Ten years after his death, Harambe the gorilla has received an unexpected tribute from the White House. The post, shared on social media, described the animal as a 'true patriot' and an 'icon that became part of internet history, American culture, and an entire generation’s timeline'.
Harambe was shot dead on 28 May 2016 after a four-year-old boy climbed through a barrier and fell into his enclosure at Cincinnati Zoo in Ohio. The incident sparked global outrage, with some witnesses claiming Harambe was acting protectively over the child. The boy's parents, Michelle Gregg and Deonne Dickerson, even received death threats following the gorilla's death.

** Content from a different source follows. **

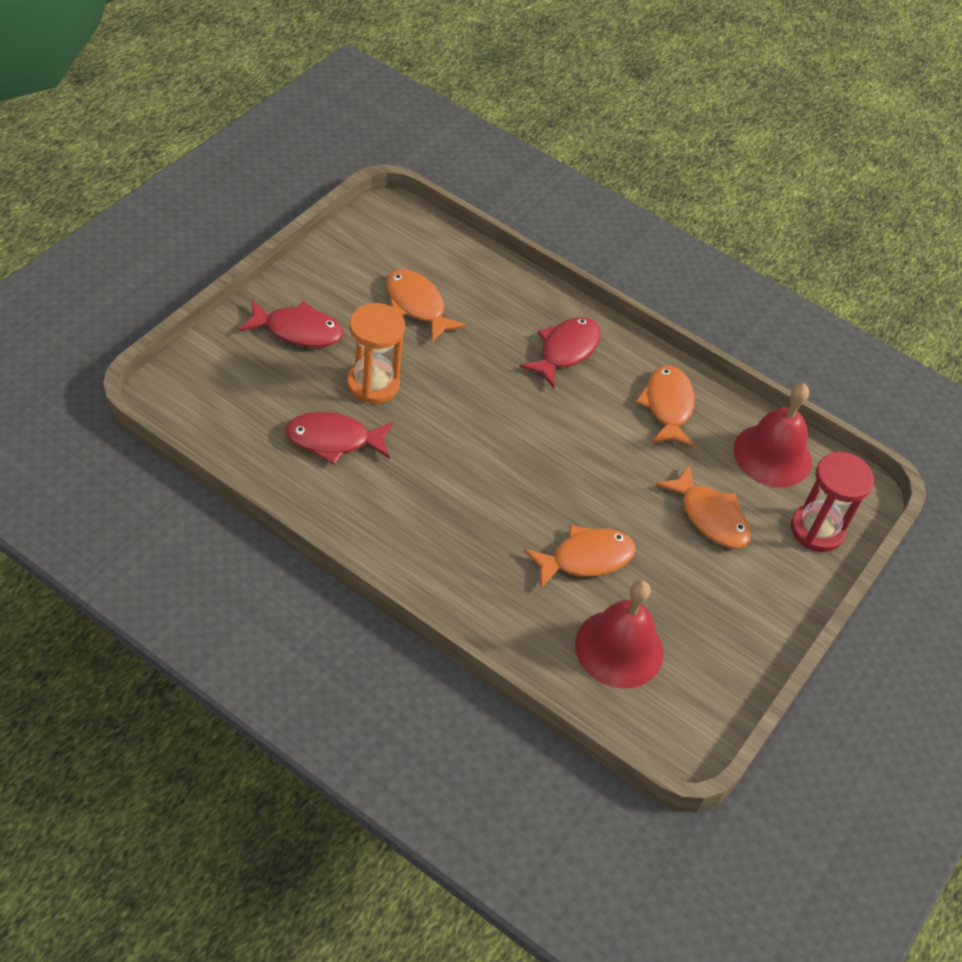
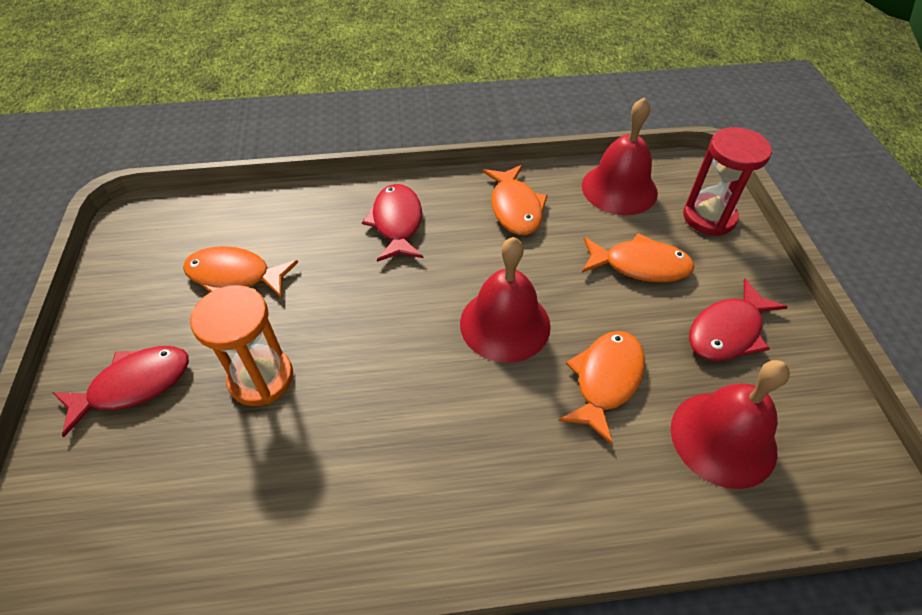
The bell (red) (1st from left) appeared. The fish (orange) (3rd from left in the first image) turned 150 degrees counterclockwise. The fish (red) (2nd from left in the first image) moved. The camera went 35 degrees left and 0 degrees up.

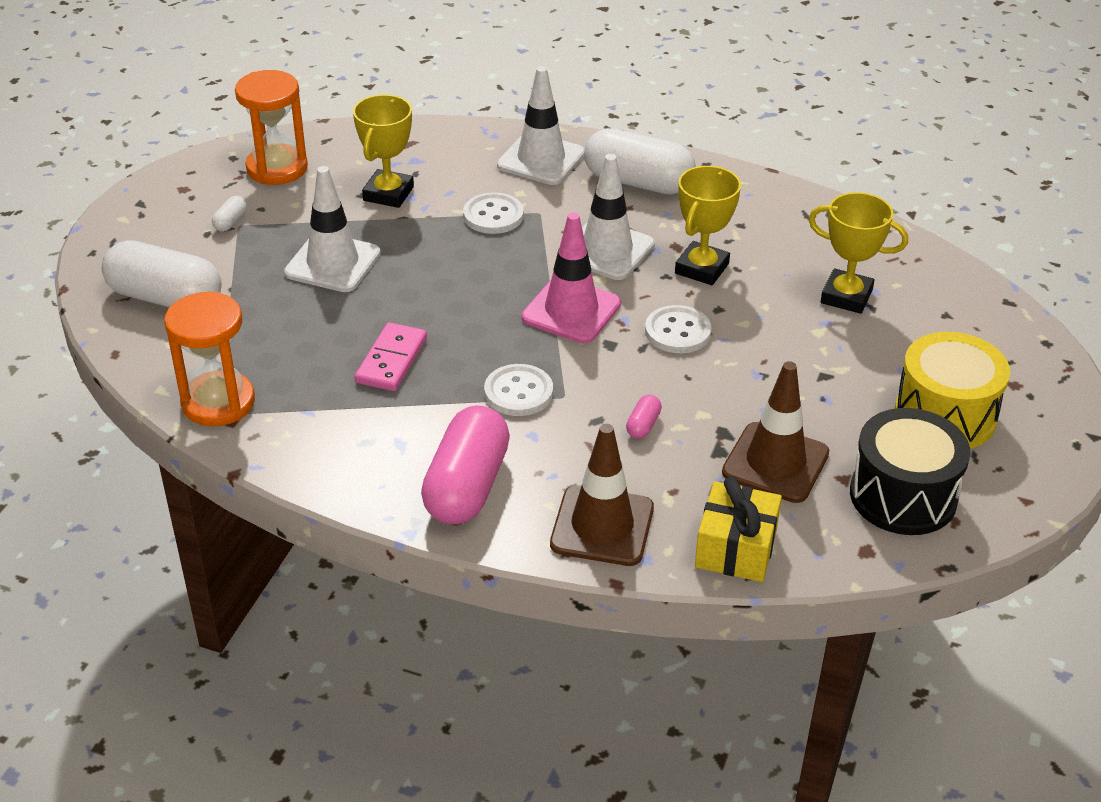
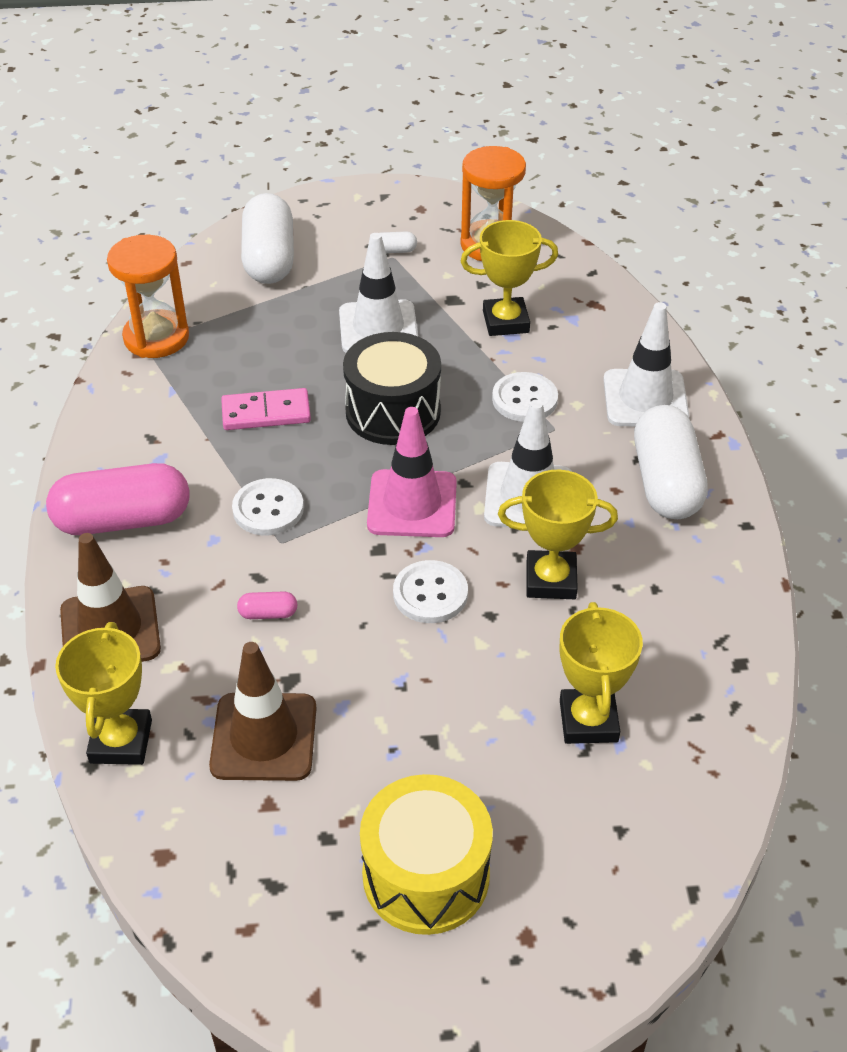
The gift (yellow) was replaced by the trophy (yellow) (1st from left). The drum (black) moved. The camera went 65 degrees right and 5 degrees up.

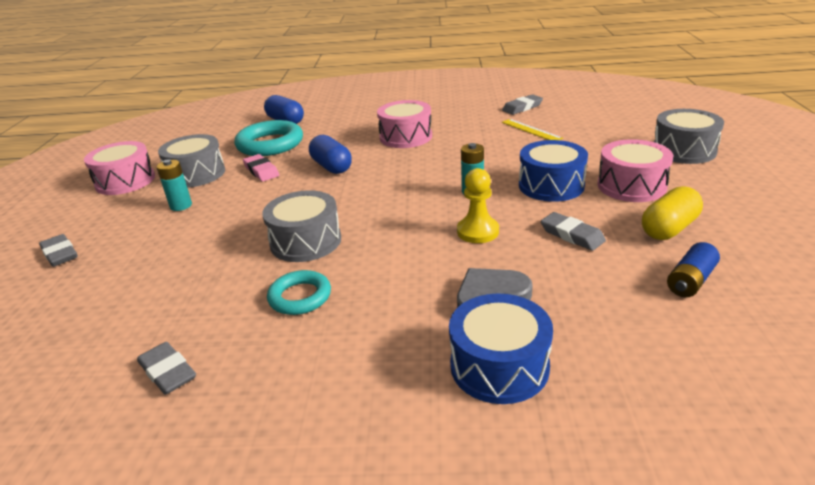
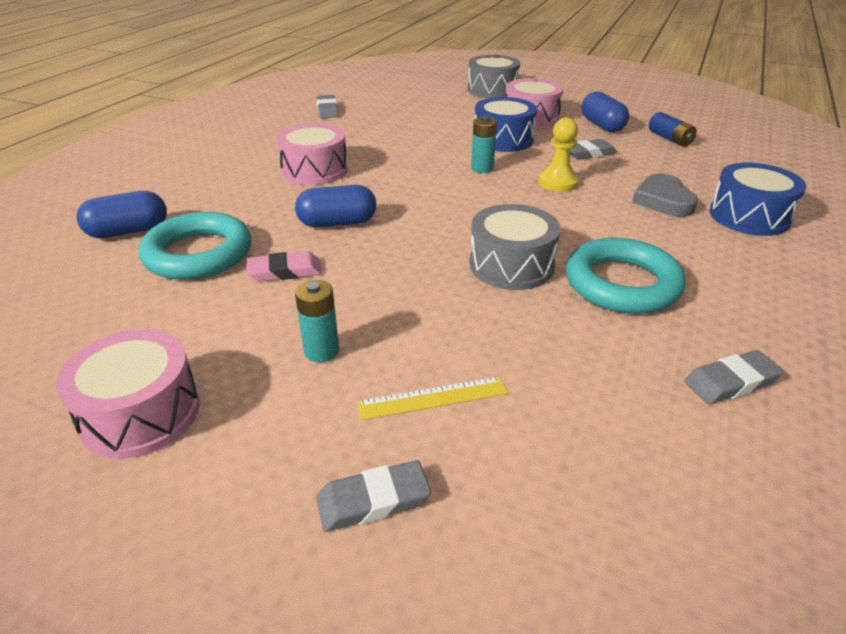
The ruler (yellow) moved. The ring (turquoise) (2nd from left) changed to 1.67 times the size. The capsule (yellow) became the capsule (blue) (3rd from left). The drum (grey) (1st from left) disappeared. The camera went 70 degrees left and 5 degrees up.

Despite the controversy, animal experts defended the zoo's decision to shoot rather than tranquilise the animal, citing similar incidents in 1986 and 1996 where gorillas acted protectively towards children who entered their enclosures. Jerry Stones, who raised Harambe from birth, described losing him as 'like losing a member of the family', but acknowledged the child was in danger.
A decade on, Harambe remains a pop culture icon, remembered with candle vigils as far afield as London’s Hyde Park. The White House tribute noted that he 'became a symbol of loyalty, strength, chaos, unity, and the strange beauty of the internet, bringing millions of people together for one cause: never forgetting Harambe'.